K se despierta a medianoche después de haber visto
por la tarde un programa sobre ovnis, y tiene la seguridad de ser un marciano
infiltrado en la Tierra. Para más inri, sus vecinos de piso tienen también la impresión de no ser de este
mundo, lo que origina unas situaciones que nada tienen que ver con lo anterior,
e incluso le permiten escribir alguna historia que recuerda a otra muy famosa
de Franz Kafka.
K está obsesionado con el verdadero sentido de de
los entes, los seres y las cosas, por lo que termina haciendo una lista de los
posibles significados de algunos de ellos, con objeto de tener siempre
conciencia de cuanto le rodea y de sí mismo, para que su vida le resulte más
fácil y llevadera.
K escribe un tanto al azar todo lo que se le pasa
por la cabeza, y el resultado es una especie de dietario que lo mismo puede
servir como una mínima memoria personal un tanto deslavazada, que como un libro
de cocina.
K es un lector empedernido, que de vez en cuando llega
a mezclar sus lecturas con algunas historias de su propia cosecha, en las que
lo mismo caben pequeños ensayos filosóficos que mínimos cuentos surrealistas o
poéticos. E incluso humorísticos, que dan al conjunto un aire más ligero, por
mucho que un tipo solitario sea incapaz de disfrutar de una bonita tarde de
verano frente al puerto de Oslo.
K no entiende por qué en este mundo solo se alaba
a los vencedores. Él es partidario de la gran mayoría, es decir, de los
perdedores. Claro que él es un perdedor nato y su opinión podría considerarse
como una suerte de egoísmo.
K pasa temporadas recluido en su habitación, de
donde solo sale para comer y hacer sus necesidades. A quien extrañado le
pregunta por las razones de tan singular comportamiento, suele responderle que
el mundo le cabe en la cabeza. Esta, sin embargo, no tiene nada de
extraordinario ni en su aspecto ni en su contenido. El caso es que es físico de
partículas y es posible que tal condición sea algo más que una profesión o una
metáfora.
K entra en el local, coge uno de los periódicos
que están sobre la barra para los clientes, y después de pedir un café bien
cargado con sacarina, se sienta y se pone a leer de inmediato con avidez. Pasa
las páginas muy despacio, y en ocasiones sigue con un dedo el texto que esté leyendo
en esos momentos. En ocasiones parece no estar de acuerdo, y se le oye
farfullar algo, aunque nunca llegue a expresar nada medianamente comprensible.
Lo sorprendente del hecho es que jamás prueba el café que, sin embargo, paga
religiosamente, lo que sume al camarero y la clientela en la perplejidad. Pero,
por raro que parezca, nadie parece dispuesto a preguntarle la razón de tal
incoherencia. Se ha convertido en un mito, cuyo significado todos quieren
mantener oculto. Como tantos otros, por cierto.
K no es una persona gregaria. Aborrece los
best-sellers y le espantan las multitudes, por lo que sería imposible verle
vociferando como espectador en un partido de fútbol o en una manifestación, con
o sin banderita. Odia ser algo más que él mismo, y al parecer en su domicilio
se sienta en el sofá o pasea a lo largo del pasillo como Dios le trajo al
mundo. Odia la ropa, algo en su opinión absolutamente artificial e impropio de
los seres vivos, de los cuales suele poner como ejemplo a los animalitos del bosque.

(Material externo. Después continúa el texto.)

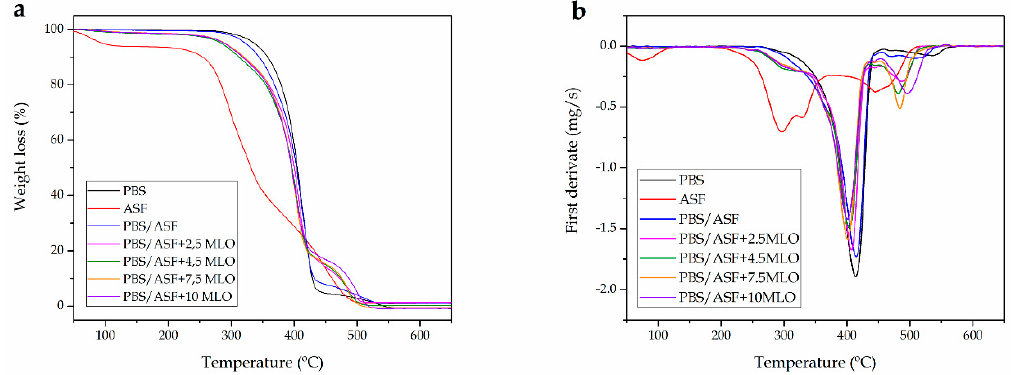
Figure 3. ( a ) Thermogravimetric (TGA) thermograms corresponding to raw ASF, neat PBS and PBS/ASF composites compatibilized with different MLO loading and ( b ) first derivative (DTG) curves.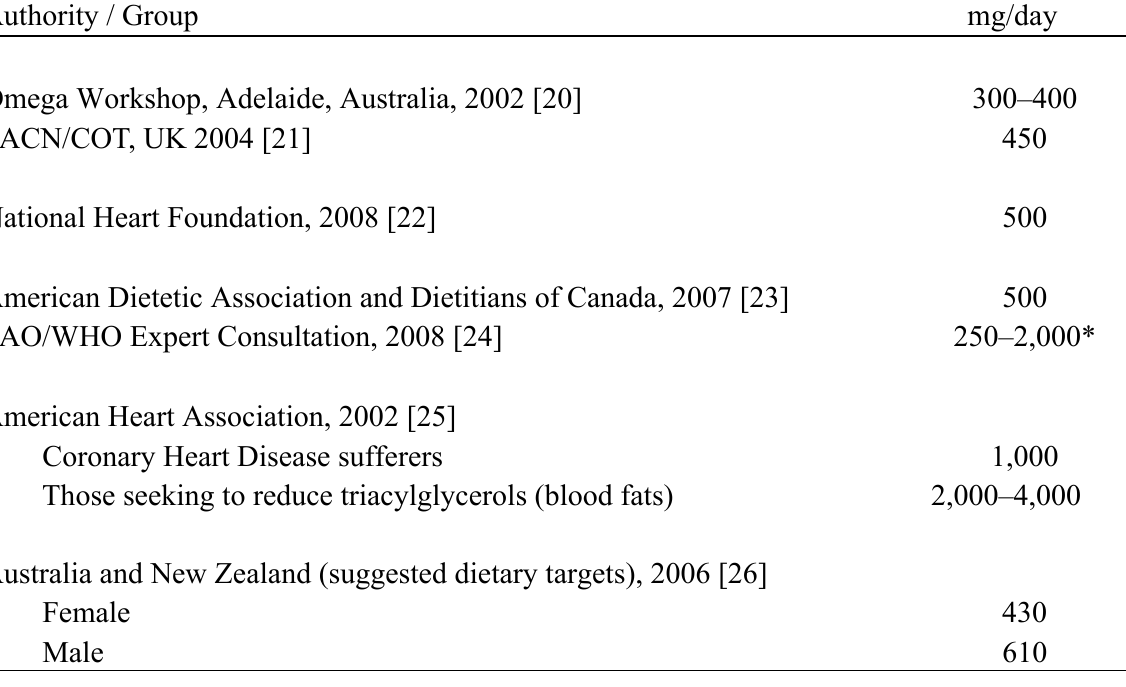
Table 3 . Selected suggested LC omega-3 (EPA + DHA) intakes for adults available from various agencies and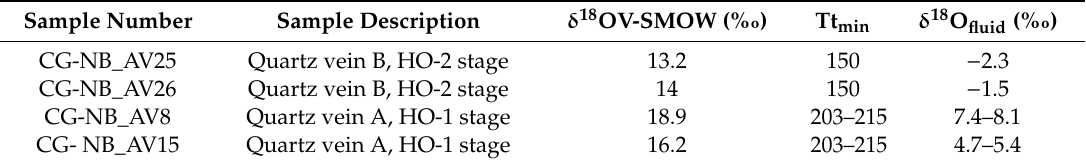
Table 2. Oxygen isotope data of vein quartz associated with hypogene iron ore in the Nabeba deposit.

Hay quien llega a asegurar que en algún
momento le ha oído decir que incluso le sobra la piel, algo que sorprende
cuando en la farmacia aseguran que compra asiduamente crema hidratante de aloe
vera al 100%.
K en ocasione aprecia ser llamado por su nombre
completo, Kafka, del que ha hecho su patronímico, eliminando a Franz, que es el
verdadero, pero que le parece vulgar. En tales ocasiones, solo admite
conversaciones que tengan que ver con el famoso autor checoslovaco del mismo
nombre, de quien dice ser sobrino político. Manifiesta adorar a las cucarachas,
hecho que hace que quienes le conocen, duden de su parentesco, pues de todos es
sabido la repugnancia que le inspiraban a su supuesto tío los blatodeos y los
mustélidos.
K de acuerdo, pero KK no, afirma K fuera de sí.